- EXERCISE OBJECTIVE
In the material below, find each line holding the string "your" and copy it.
:: GIVEN ENTRIES ::
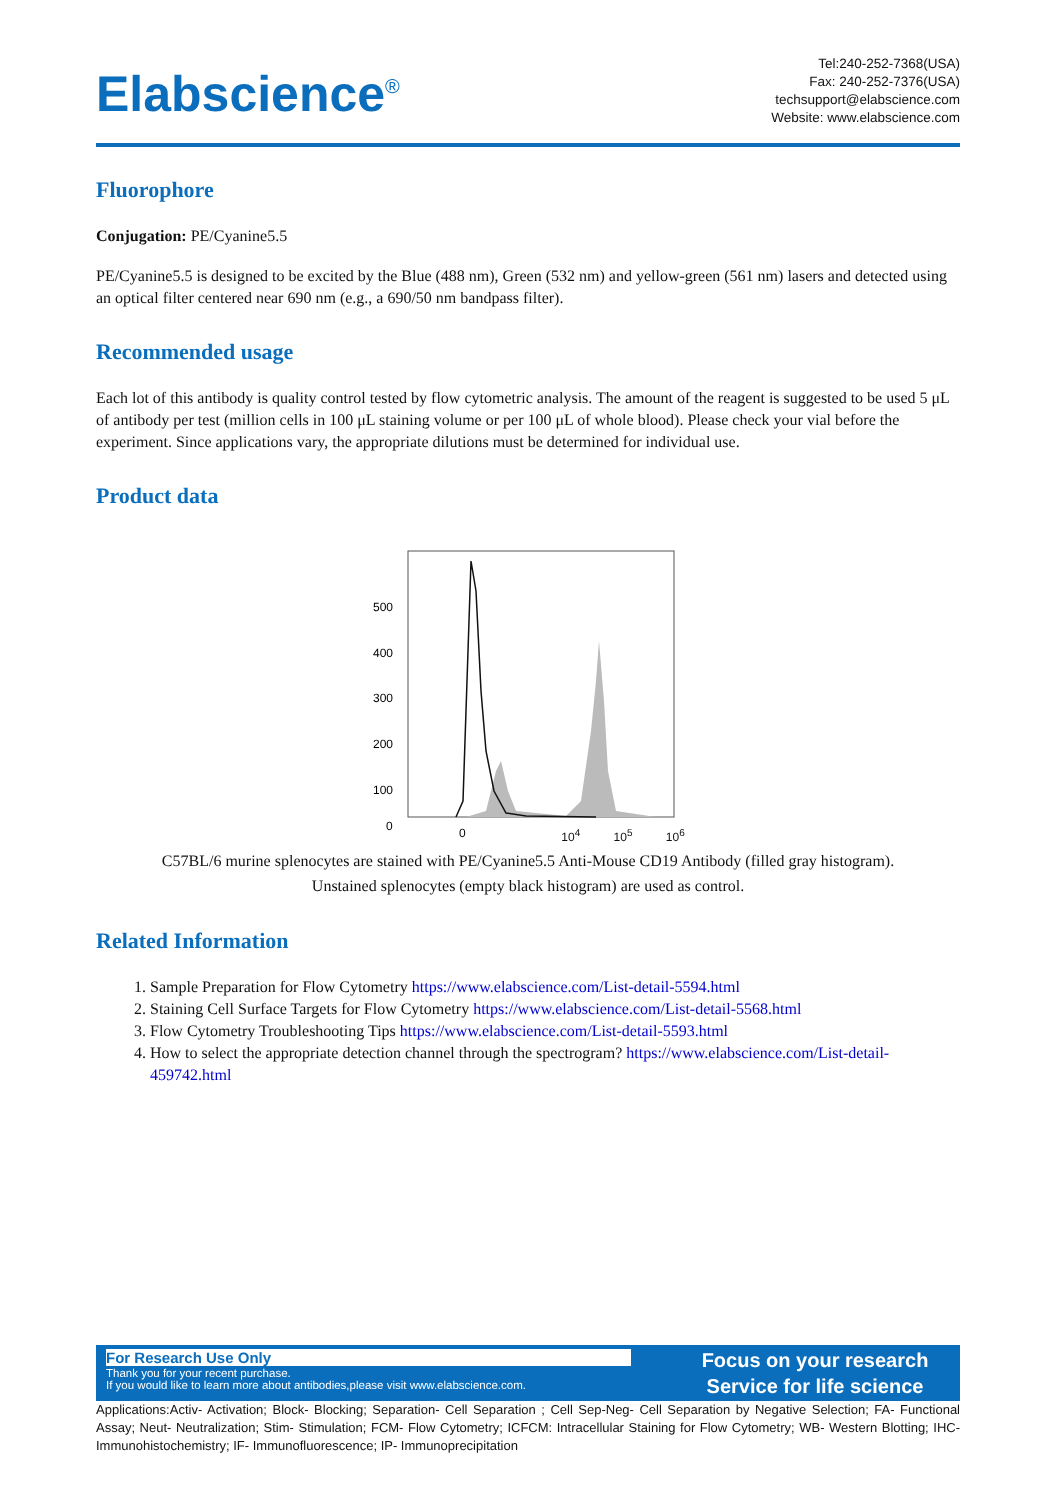Elabscience<sup>®</sup>
Tel:240-252-7368(USA)
Fax: 240-252-7376(USA)
techsupport@elabscience.com
Website: www.elabscience.com
Fluorophore
Conjugation: PE/Cyanine5.5
PE/Cyanine5.5 is designed to be excited by the Blue (488 nm), Green (532 nm) and yellow-green (561 nm) lasers and detected using an optical filter centered near 690 nm (e.g., a 690/50 nm bandpass filter).
Recommended usage
Each lot of this antibody is quality control tested by flow cytometric analysis. The amount of the reagent is suggested to be used 5 μL of antibody per test (million cells in 100 μL staining volume or per 100 μL of whole blood). Please check your vial before the experiment. Since applications vary, the appropriate dilutions must be determined for individual use.
Product data
500
400
300
200
100
0
0
10<sup>4</sup> 10<sup>5</sup> 10<sup>6</sup>
C57BL/6 murine splenocytes are stained with PE/Cyanine5.5 Anti-Mouse CD19 Antibody (filled gray histogram).
Unstained splenocytes (empty black histogram) are used as control.
Related Information
1. Sample Preparation for Flow Cytometry https://www.elabscience.com/List-detail-5594.html
2. Staining Cell Surface Targets for Flow Cytometry https://www.elabscience.com/List-detail-5568.html
3. Flow Cytometry Troubleshooting Tips https://www.elabscience.com/List-detail-5593.html
4. How to select the appropriate detection channel through the spectrogram? https://www.elabscience.com/List-detail-459742.html
For Research Use Only
Thank you for your recent purchase.
If you would like to learn more about antibodies,please visit www.elabscience.com.
Focus on your research
Service for life science
Applications:Activ- Activation; Block- Blocking; Separation- Cell Separation ; Cell Sep-Neg- Cell Separation by Negative Selection; FA- Functional Assay; Neut- Neutralization; Stim- Stimulation; FCM- Flow Cytometry; ICFCM: Intracellular Staining for Flow Cytometry; WB- Western Blotting; IHC- Immunohistochemistry; IF- Immunofluorescence; IP- Immunoprecipitation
:::
- SOLUTION TO THE EXERCISE
Each lot of this antibody is quality control tested by flow cytometric analysis. The amount of the reagent is suggested to be used 5 μL of antibody per test (million cells in 100 μL staining volume or per 100 μL of whole blood). Please check your vial before the experiment. Since applications vary, the appropriate dilutions must be determined for individual use.
Thank you for your recent purchase.
Focus on your research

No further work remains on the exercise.